В закрытом экипаже тепло — небольшой амулет, прикрепленный рядом с лампой, способствует поддержанию комфортной температуры. Я сбрасываю шубку и даже привожу в порядок пряди, обнаружив в сумке завалявшуюся заколку. Выспаться мне удалось — я воспринимаю эмоции четко и ясно, даже чувствую раздражение возничего, когда мы внезапно тормозим на перекрестке. Все-таки хорошо жить, когда резерв пусть — ничего не мешает!
К крепости мы подъезжаем через полчаса и, выйдя из кареты, я против своей воли улыбаюсь — с небо вновь валит снег. Праздничное древо, установленное перед темным монолитом здания, горит и переливается разноцветными огнями. Я не могу сдержаться от соблазна — минуя колючее создание, протягиваю руку и касаюсь дрожащей присыпанной снегом и мишурой ветви. “Пусть все будет хорошо” — мое постоянное желание с пятнадцати лет. Но, кажется, именно сейчас я впервые в жизни в него верю.
Дежурство проходит стандартно.
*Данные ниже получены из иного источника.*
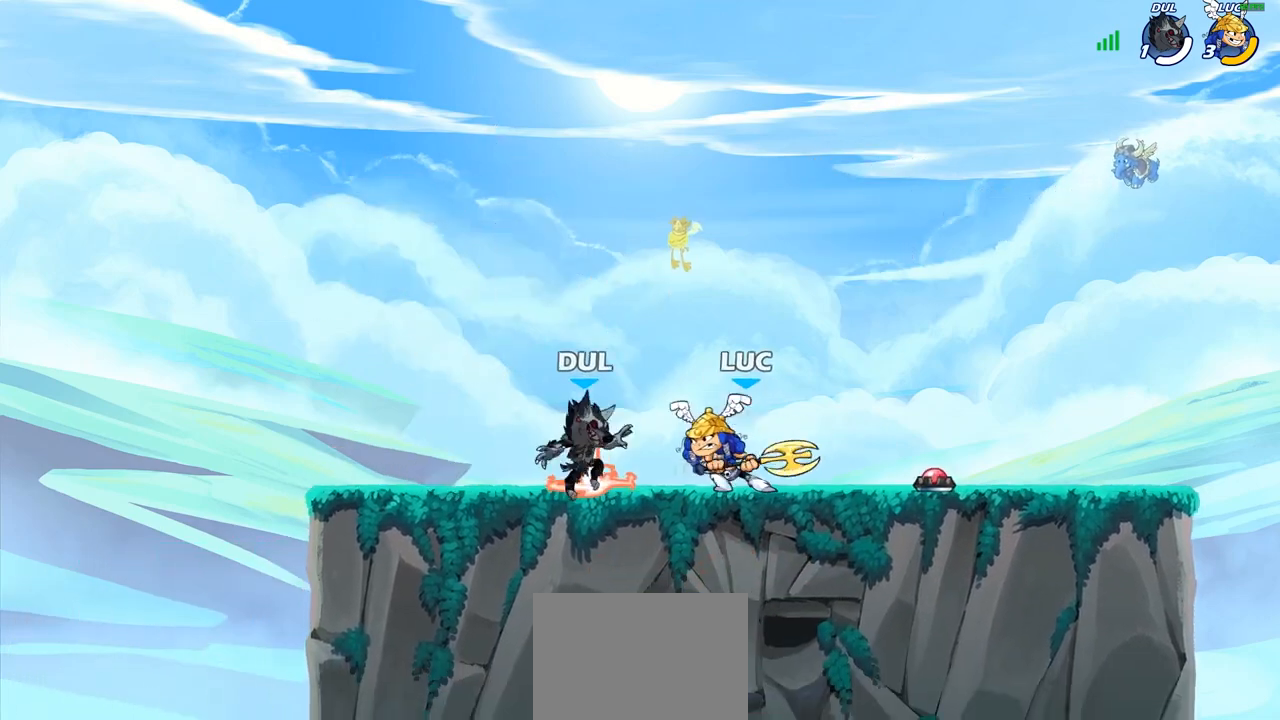
{"buttons": ["SQUARE"], "left_stick": "center", "right_stick": "center", "events": [[100, "SQUARE", "up"], [167, "SQUARE", "down"], [267, "SQUARE", "up"], [350, "SQUARE", "down"]]}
Вальтц, заступивший вместо Риндана приветливо здоровается. Я отвечаю тем же, замечая, что светловолосый мужчина мне более не неприятен. Не спеша сбрасываю шубу, долго прихорашиваюсь перед зеркалом и, наконец, достаю планшет.
— Как выходной? — заводит светский разговор инквизитор.
Я пожимаю плечами:
— Как обычно. А у вас?
— Так же. Никак не могу привыкнуть к размеренной жизни провинции.
— А где раньше работали?
— В столице, в институте пристального дознания.
Столица… тогда всё ясно.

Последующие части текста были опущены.